Items listed in a dataset:

########################################

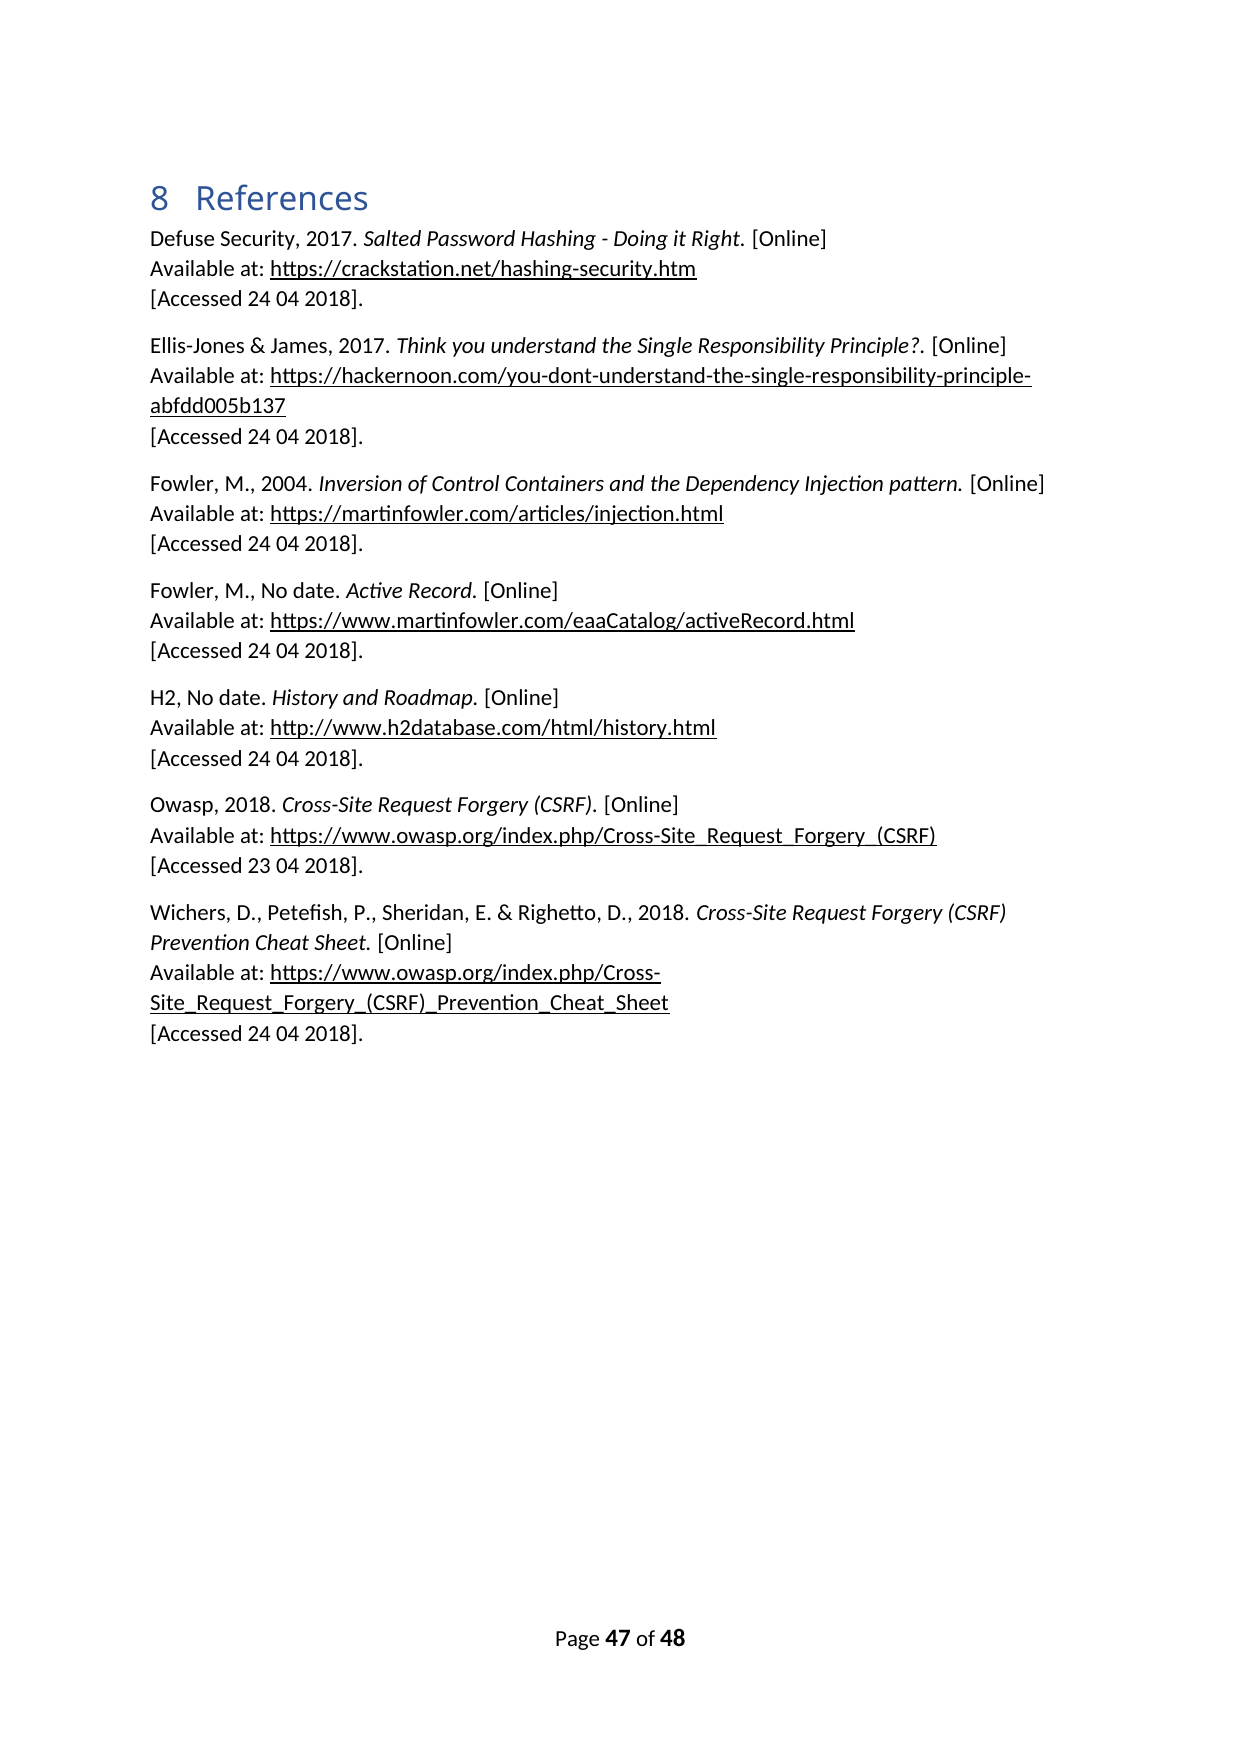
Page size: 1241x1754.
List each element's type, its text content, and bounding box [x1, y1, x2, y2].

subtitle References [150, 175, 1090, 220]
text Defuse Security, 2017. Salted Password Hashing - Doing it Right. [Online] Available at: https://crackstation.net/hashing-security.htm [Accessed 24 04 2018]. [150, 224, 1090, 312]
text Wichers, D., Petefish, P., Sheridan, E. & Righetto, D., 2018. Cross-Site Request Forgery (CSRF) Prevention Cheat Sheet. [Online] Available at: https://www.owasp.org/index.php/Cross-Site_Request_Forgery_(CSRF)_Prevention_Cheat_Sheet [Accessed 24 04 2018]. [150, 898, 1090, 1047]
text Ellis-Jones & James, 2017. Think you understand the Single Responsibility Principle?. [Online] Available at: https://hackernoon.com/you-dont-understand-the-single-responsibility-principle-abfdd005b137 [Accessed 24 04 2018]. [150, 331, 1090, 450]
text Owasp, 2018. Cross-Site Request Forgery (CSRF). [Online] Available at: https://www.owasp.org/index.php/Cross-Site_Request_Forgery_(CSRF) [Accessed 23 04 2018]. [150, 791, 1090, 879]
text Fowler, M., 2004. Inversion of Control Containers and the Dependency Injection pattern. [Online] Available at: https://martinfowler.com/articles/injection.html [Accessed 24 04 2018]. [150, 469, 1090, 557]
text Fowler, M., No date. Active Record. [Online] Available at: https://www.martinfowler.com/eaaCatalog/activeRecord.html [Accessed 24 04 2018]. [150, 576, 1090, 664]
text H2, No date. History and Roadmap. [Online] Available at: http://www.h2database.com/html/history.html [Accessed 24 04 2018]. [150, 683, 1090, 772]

########################################

- **What the task requires**
Where the line containing "List each element's" appears in the data above, begin there and reproduce every line to the end exactly; include nothing else.

- **Solution below**
List each element's type, its text content, and bounding box [x1, y1, x2, y2].

subtitle References [150, 175, 1090, 220]
text Defuse Security, 2017. Salted Password Hashing - Doing it Right. [Online] Available at: https://crackstation.net/hashing-security.htm [Accessed 24 04 2018]. [150, 224, 1090, 312]
text Wichers, D., Petefish, P., Sheridan, E. & Righetto, D., 2018. Cross-Site Request Forgery (CSRF) Prevention Cheat Sheet. [Online] Available at: https://www.owasp.org/index.php/Cross-Site_Request_Forgery_(CSRF)_Prevention_Cheat_Sheet [Accessed 24 04 2018]. [150, 898, 1090, 1047]
text Ellis-Jones & James, 2017. Think you understand the Single Responsibility Principle?. [Online] Available at: https://hackernoon.com/you-dont-understand-the-single-responsibility-principle-abfdd005b137 [Accessed 24 04 2018]. [150, 331, 1090, 450]
text Owasp, 2018. Cross-Site Request Forgery (CSRF). [Online] Available at: https://www.owasp.org/index.php/Cross-Site_Request_Forgery_(CSRF) [Accessed 23 04 2018]. [150, 791, 1090, 879]
text Fowler, M., 2004. Inversion of Control Containers and the Dependency Injection pattern. [Online] Available at: https://martinfowler.com/articles/injection.html [Accessed 24 04 2018]. [150, 469, 1090, 557]
text Fowler, M., No date. Active Record. [Online] Available at: https://www.martinfowler.com/eaaCatalog/activeRecord.html [Accessed 24 04 2018]. [150, 576, 1090, 664]
text H2, No date. History and Roadmap. [Online] Available at: http://www.h2database.com/html/history.html [Accessed 24 04 2018]. [150, 683, 1090, 772]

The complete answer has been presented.